Athleten in Rio – mit Sehhilfe zum Sieg

Ob Bogenschießen, Rudern oder Taekwondo – bei Olympia im Sommer 2016 in Brasilien können sich die Athleten vom 5. bis zum 21. August in vielfältigen Disziplinen beweisen. Was aber, wenn ein Sportler auf eine Sehhilfe angewiesen ist? Wie gleichen die Teilnehmer in Rio ihre Fehlsichtigkeit aus?
Bei welcher Sportart ist es ratsam, eine Brille zu tragen und was macht eine geeignete
Sehhilfe überhaupt aus?

Herkömmliche Brillen können beim Sport gefährlich werden!
Viele Sportler tragen bei der Ausübung ihrer jeweiligen Sportart eine Sehhilfe, um einerseits die volle Leistung abrufen zu können und andererseits die Verletzungsgefahr zu senken. Doch eine herkömmliche Brille für den Sport birgt erhebliche Nachteile:
Eine Sichtfeldverkleinerung, das Bruchrisiko und die Verletzungsgefahr sind nur einige Risiken, die das Tragen einer herkömmlichen Brille ohne bruchfestes Glas beim Sport darstellt. Um eine optimale Rundumsicht zu haben und gleichzeitig geschützt zu sein, sollte eine Sportbrille fest und an die individuelle Gesichtsform angepasst sitzen, damit sie während des Sportes nicht vom Gesicht rutscht.
Eine getönte Sportbrille verhindert, dass die Sonne Brasiliens die Sicht einschränkt, eine Schwimmbrille hält die Augen klar und frei von schädlichem Chlorwasser.

Harte oder weiche Kontaktlinsen?
Jeder Athlet stellt sich bezüglich seiner Fehlsichtigkeit die generelle Frage: Sportbrille oder Kontaktlinsen? Die Vorteile einer Sportbrille haben wir bereits erwähnt, aber wie verhält es sich mit Kontaktlinsen? Flexible Linsen liegen enger am Auge an, sodass die Augen weniger mit Sauerstoff versorgt und anfälliger dafür sind, auszutrocknen. Ein Vorteil der weichen Linsen ist jedoch, dass sie durch ihre flexible Eigenschaft nicht so leicht verrutschen oder herausfallen. Die höhere Sauerstoffdurchlässigkeit, welche gleichsam einen konstanten Flüssigkeitsaustausch im Auge unterstützt, ist das Pro-Argument für harte, formstabile Kontaktlinsen, die wiederum leichter
aus dem Auge fallen können, weil sie nicht enganliegend sind.
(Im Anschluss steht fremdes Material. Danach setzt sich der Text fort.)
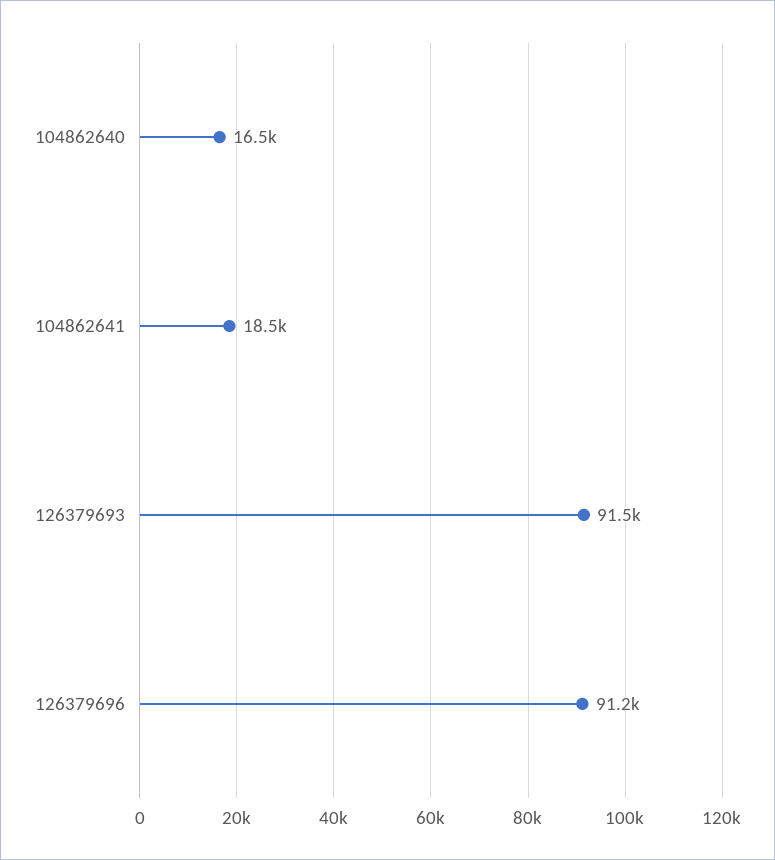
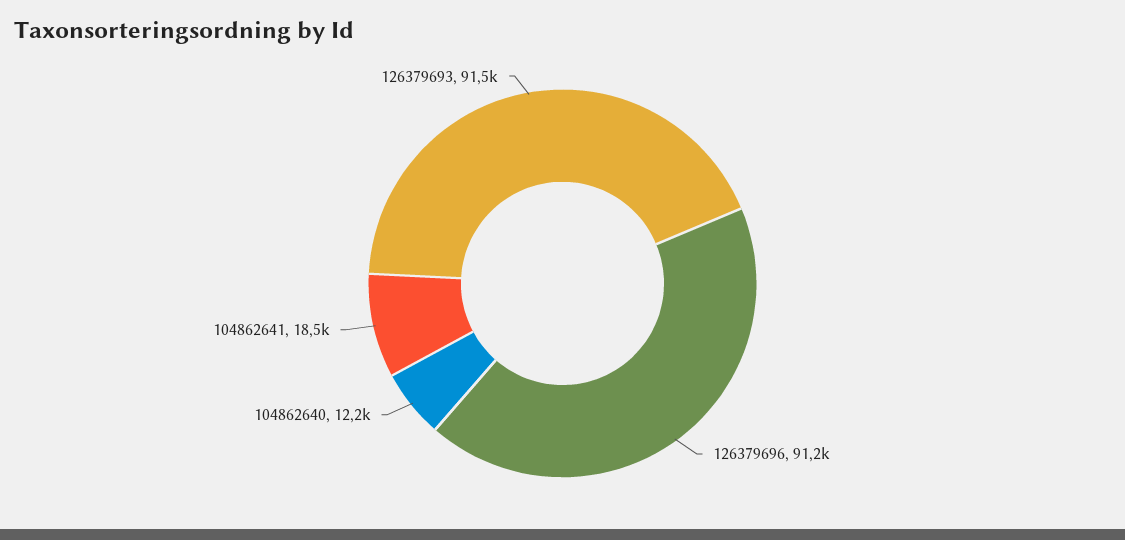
  {
-   "104862640": 16500,
+   "104862640": 12200,
    "104862641": 18500,
    "126379693": 91500,
    "126379696": 91200
  }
„Meine Sportbrille hat auch eine Wirkung auf die Gegner!“
Marie-Cathérine Arnold, Europameisterin 2015 im Rudern (Doppelvierer) und Teilnehmerin bei den Olympischen Spielen 2016 in Rio, tauschte vor etwa einem Jahr ihre Kontaktlinsen gegen eine Sportbrille mit Gläsern in ihrer Sehstärke ein. „Ich vergaß häufig die Kontaktlinsen zu wechseln und brauchte zusätzlich immer eine Sonnenbrille auf dem Wasser. Nun habe ich alles in einer Brille. Sie schützt mich durch ihre dunkelgetönten Gläser in erster Linie vor den blendenden Lichtreflektionen und den Wasserspritzern, aber ich nutze sie beim Wettkampf auch aus psychologischen Gründen: Mit der Brille wirke ich für meine Gegner tough und undurchschaubar.“

Linsen korrigieren Sehschwäche über Nacht!
Jérôme Kuzio, Geschäftsführer des Kontaktlinsen- und Kontaktlinsenpflegemittelherstellers MPG&E (das Unternehmen ist Sponsor der Deutschen Sporthilfe) hat für Athleten mit Sehschwäche noch eine weitere Option parat:
„Mit unseren DreamLens, den orthokeratologischen Kontaktlinsen, können die Sportler ihre Kurzsichtigkeit, Hornhautverkrümmung oder Alterssichtigkeit auch im Schlaf korrigieren. Die neuartigen Linsen modellieren die Hornhaut der Augen über Nacht. Für mindestens 16 Stunden nach diesem Vorgang ist die Fehlsichtigkeit ausgeglichen und eine Sehhilfe wird tagsüber nicht mehr benötigt.“

Von allen Argumenten unabhängig ist selbstverständlich das persönliche Tragegefühl und dieindividuellen Eigenschaften eines jeden Auges. Jeder Sportler muss also abhängig von den speziellenAnforderungen seiner Sportart und seinem persönlichen Gefühl entscheiden, welche Linsenart für ihn/sie die beste ist, oder ob eine Sportbrille geeigneter erscheint.